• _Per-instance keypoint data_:
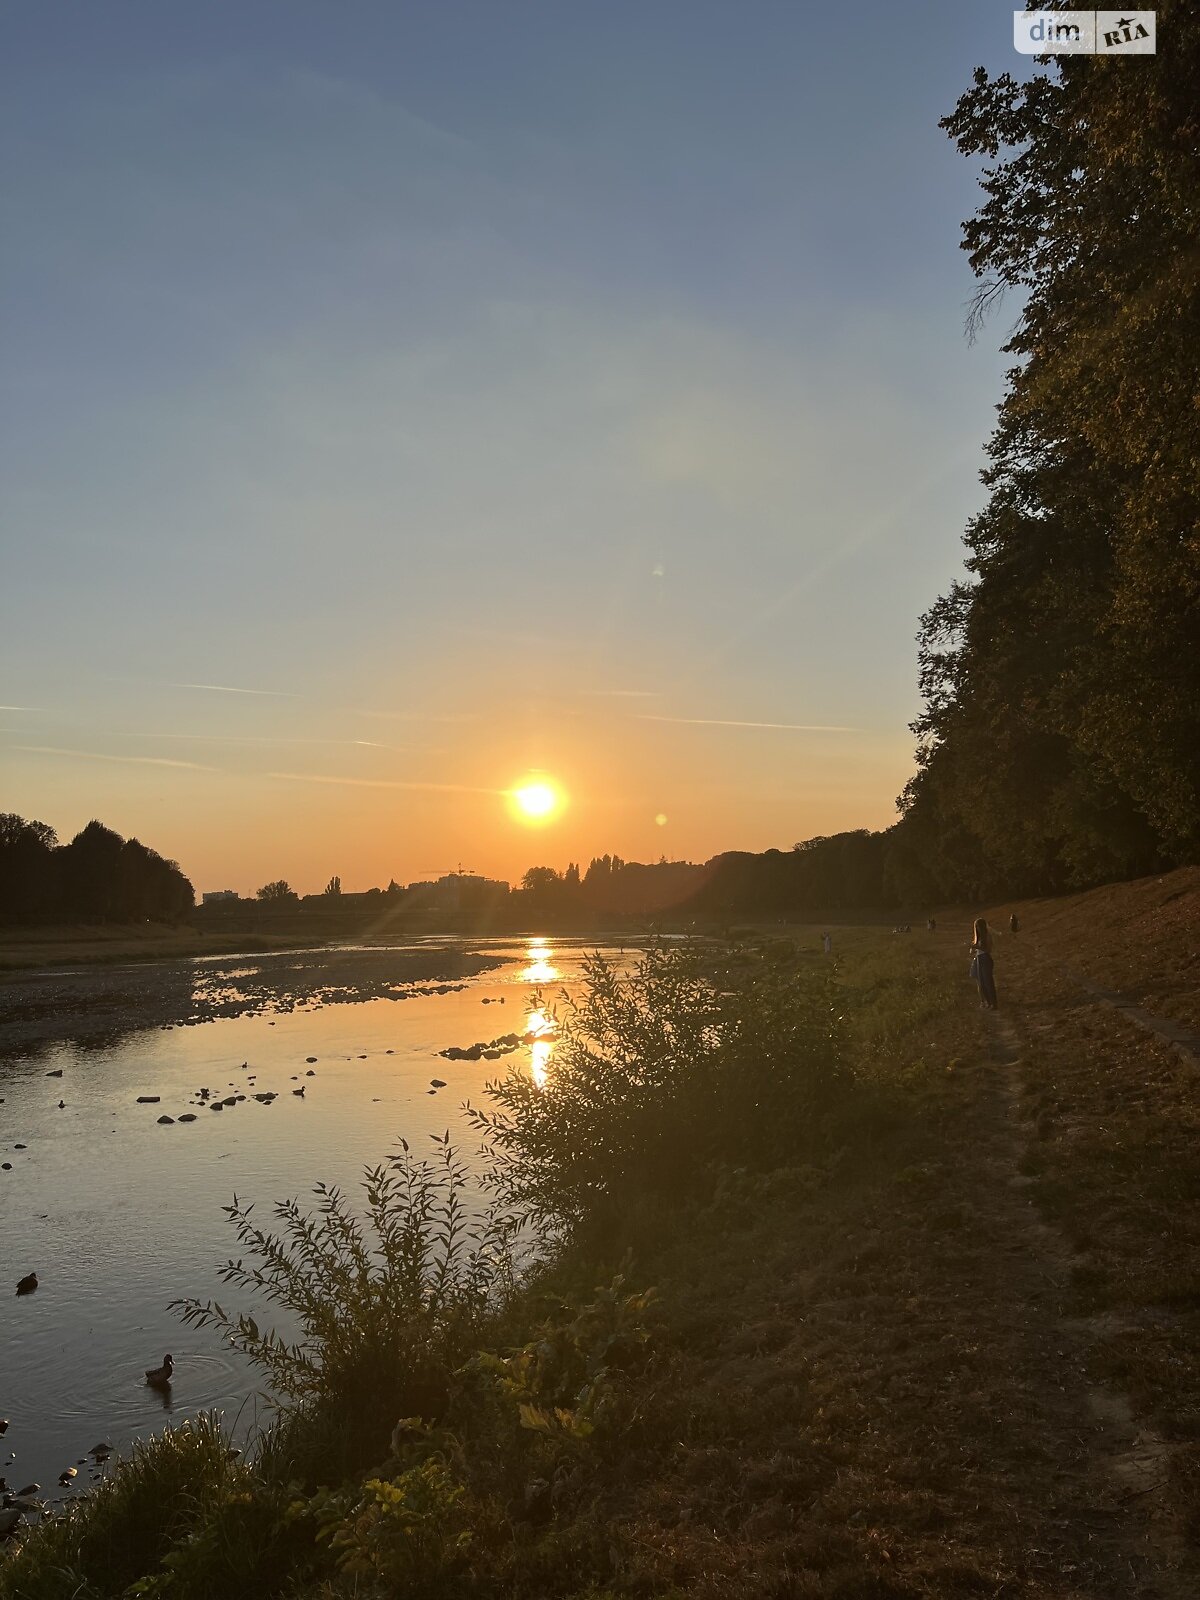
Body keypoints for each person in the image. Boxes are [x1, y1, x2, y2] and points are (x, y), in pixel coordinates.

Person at [970, 917, 998, 1009]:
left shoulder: (987, 935)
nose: (977, 929)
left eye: (979, 926)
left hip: (985, 958)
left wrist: (977, 947)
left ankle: (994, 1003)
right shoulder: (978, 938)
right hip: (979, 959)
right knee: (981, 983)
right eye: (976, 927)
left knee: (988, 982)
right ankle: (988, 1002)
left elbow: (988, 949)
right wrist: (973, 948)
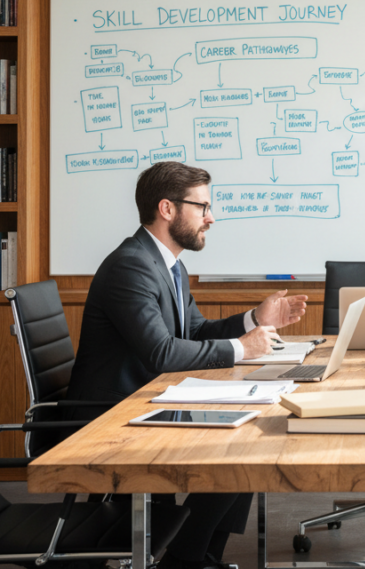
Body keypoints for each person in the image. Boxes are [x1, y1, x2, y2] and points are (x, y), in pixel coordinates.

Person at [66, 161, 308, 569]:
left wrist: (255, 320)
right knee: (242, 444)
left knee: (248, 433)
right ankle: (186, 557)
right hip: (113, 415)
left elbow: (193, 331)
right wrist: (241, 349)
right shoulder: (131, 265)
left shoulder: (169, 264)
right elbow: (161, 353)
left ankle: (199, 553)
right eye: (202, 207)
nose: (210, 219)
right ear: (167, 209)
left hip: (148, 399)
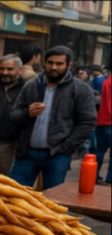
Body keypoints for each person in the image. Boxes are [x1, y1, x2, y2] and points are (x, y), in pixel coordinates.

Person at [9, 45, 97, 190]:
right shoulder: (31, 86)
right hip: (26, 154)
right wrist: (27, 113)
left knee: (53, 200)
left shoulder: (81, 89)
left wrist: (65, 148)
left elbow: (88, 122)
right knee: (15, 195)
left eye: (59, 64)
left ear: (69, 65)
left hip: (57, 155)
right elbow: (13, 115)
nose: (53, 67)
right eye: (50, 63)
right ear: (44, 63)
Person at [95, 73, 111, 184]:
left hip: (101, 121)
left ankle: (93, 175)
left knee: (99, 151)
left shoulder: (106, 81)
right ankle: (110, 178)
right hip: (110, 122)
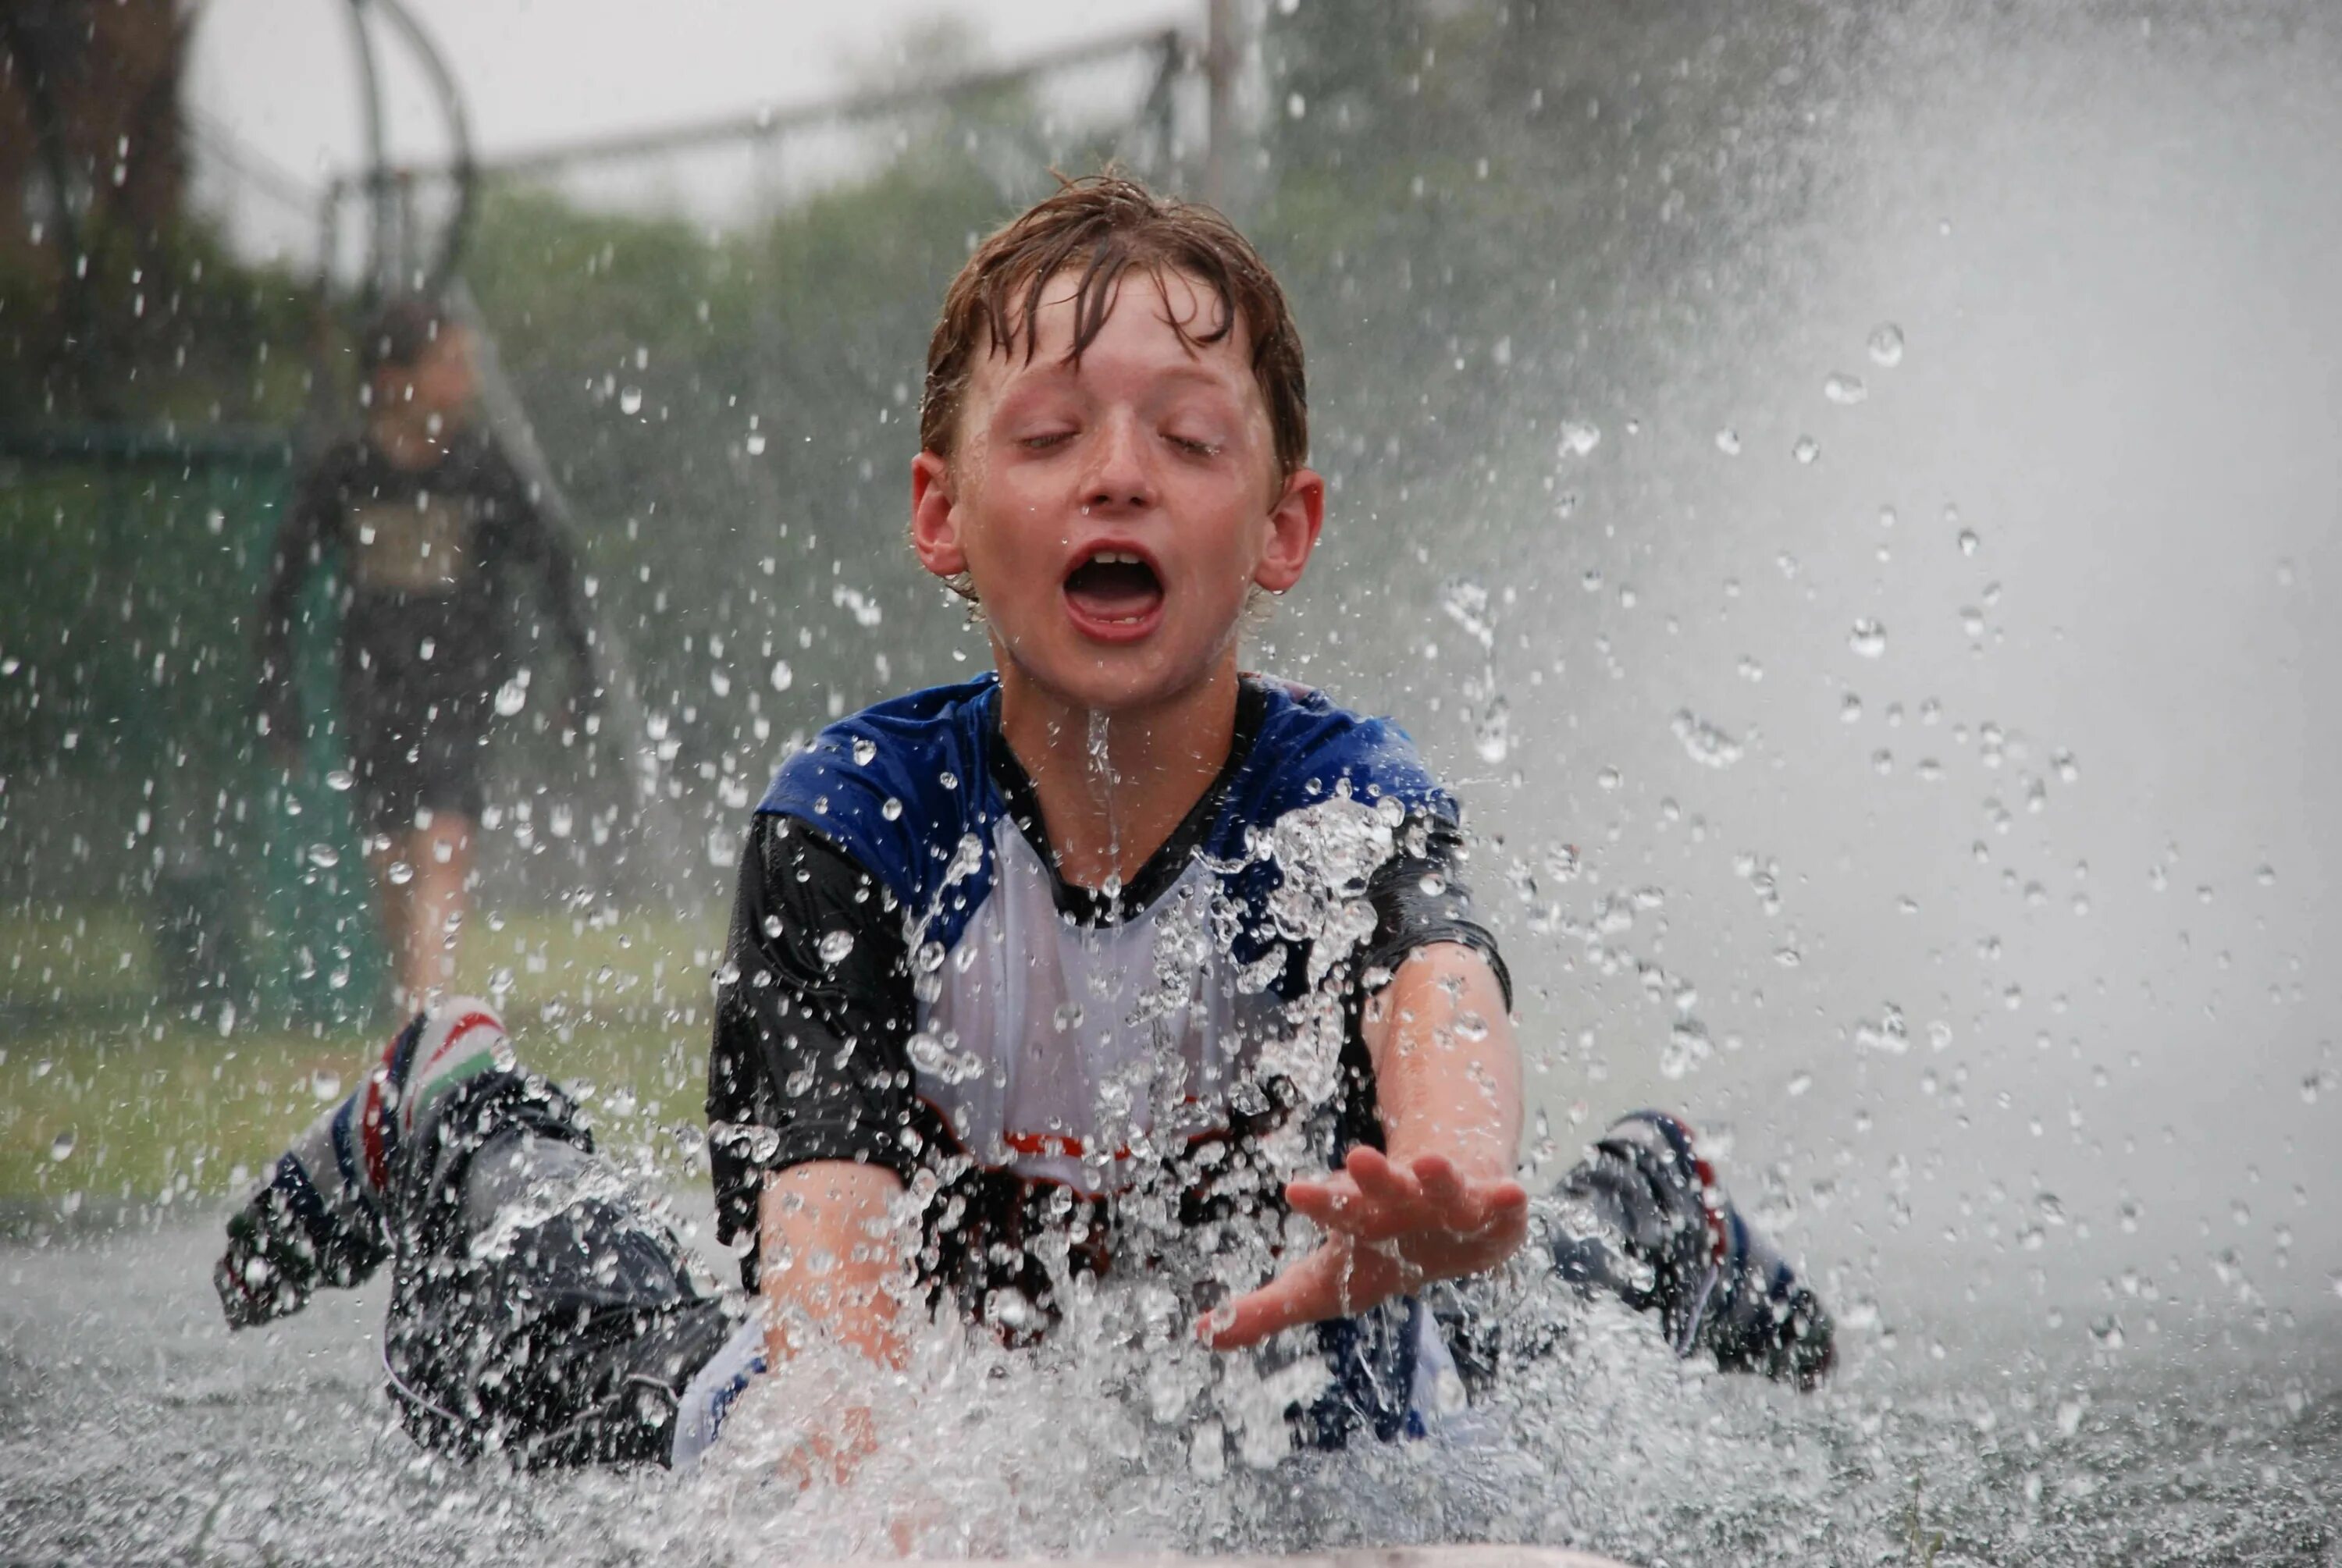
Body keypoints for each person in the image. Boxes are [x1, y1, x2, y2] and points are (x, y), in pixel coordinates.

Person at [704, 172, 1832, 1470]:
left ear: (1281, 528)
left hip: (1332, 1395)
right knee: (653, 1398)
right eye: (1047, 435)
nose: (1119, 475)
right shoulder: (859, 824)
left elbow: (1438, 984)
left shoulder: (1337, 799)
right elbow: (833, 1308)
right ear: (940, 512)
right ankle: (467, 1133)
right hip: (989, 1393)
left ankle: (1644, 1199)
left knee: (1517, 1323)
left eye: (1188, 440)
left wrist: (1450, 1178)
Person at [256, 297, 600, 1012]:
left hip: (464, 679)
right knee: (389, 857)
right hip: (374, 688)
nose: (466, 380)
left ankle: (423, 1015)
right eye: (450, 364)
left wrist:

• _Problem to work on_: Please write out all the data again word for word, but not the pictures.

• _Solution for this task_:
Body keypoints for each person in the image. Boxes are [x1, y1, x2, y2] and points are (x, y), in pixel coordinates.

Person at [970, 917, 998, 1009]:
left shoulder: (987, 935)
nose: (977, 929)
left eye: (979, 926)
left hip: (985, 958)
left wrist: (977, 947)
left ankle: (994, 1003)
right shoulder: (978, 938)
right hip: (979, 959)
right knee: (981, 983)
right eye: (976, 927)
left knee: (988, 982)
right ankle: (988, 1002)
left elbow: (988, 949)
right wrist: (973, 948)
Body keypoints for each person in the image. Boxes are [x1, y1, x2, y2] and points are (x, y), in pixel coordinates.

Person at [66, 161, 308, 569]:
left wrist: (255, 320)
right knee: (242, 444)
left knee: (248, 433)
right ankle: (186, 557)
right hip: (113, 415)
left elbow: (193, 331)
right wrist: (241, 349)
right shoulder: (131, 265)
left shoulder: (169, 264)
right elbow: (161, 353)
left ankle: (199, 553)
right eye: (202, 207)
nose: (210, 219)
right ear: (167, 209)
left hip: (148, 399)
Body keypoints for each person in the image. Boxes are [x1, y1, x2, y2] and points are (x, y), in pixel coordinates.

Person at [9, 45, 97, 190]:
right shoulder: (31, 86)
right hip: (26, 154)
right wrist: (27, 113)
left knee: (53, 200)
left shoulder: (81, 89)
left wrist: (65, 148)
left elbow: (88, 122)
right knee: (15, 195)
left eye: (59, 64)
left ear: (69, 65)
left hip: (57, 155)
right elbow: (13, 115)
nose: (53, 67)
right eye: (50, 63)
right ear: (44, 63)
Person at [95, 73, 111, 184]:
left hip: (101, 121)
left ankle: (93, 175)
left knee: (99, 151)
left shoulder: (106, 81)
right ankle: (110, 178)
right hip: (110, 122)
Body keypoints for each person in the image. Boxes are [x1, y1, x2, y2] and points are (x, y), in pixel coordinates.

Person at [704, 172, 1832, 1470]:
left ear: (1281, 528)
left hip: (1332, 1395)
right knee: (653, 1398)
right eye: (1047, 435)
nose: (1119, 475)
right shoulder: (859, 824)
left elbow: (1438, 984)
left shoulder: (1337, 799)
right elbow: (833, 1308)
right ear: (940, 512)
right ankle: (467, 1133)
right hip: (989, 1393)
left ankle: (1644, 1199)
left knee: (1517, 1323)
left eye: (1188, 440)
left wrist: (1450, 1178)
Person at [256, 297, 600, 1012]:
left hip: (464, 679)
right knee: (389, 857)
right hip: (374, 688)
nose: (466, 380)
left ankle: (423, 1015)
right eye: (450, 364)
left wrist:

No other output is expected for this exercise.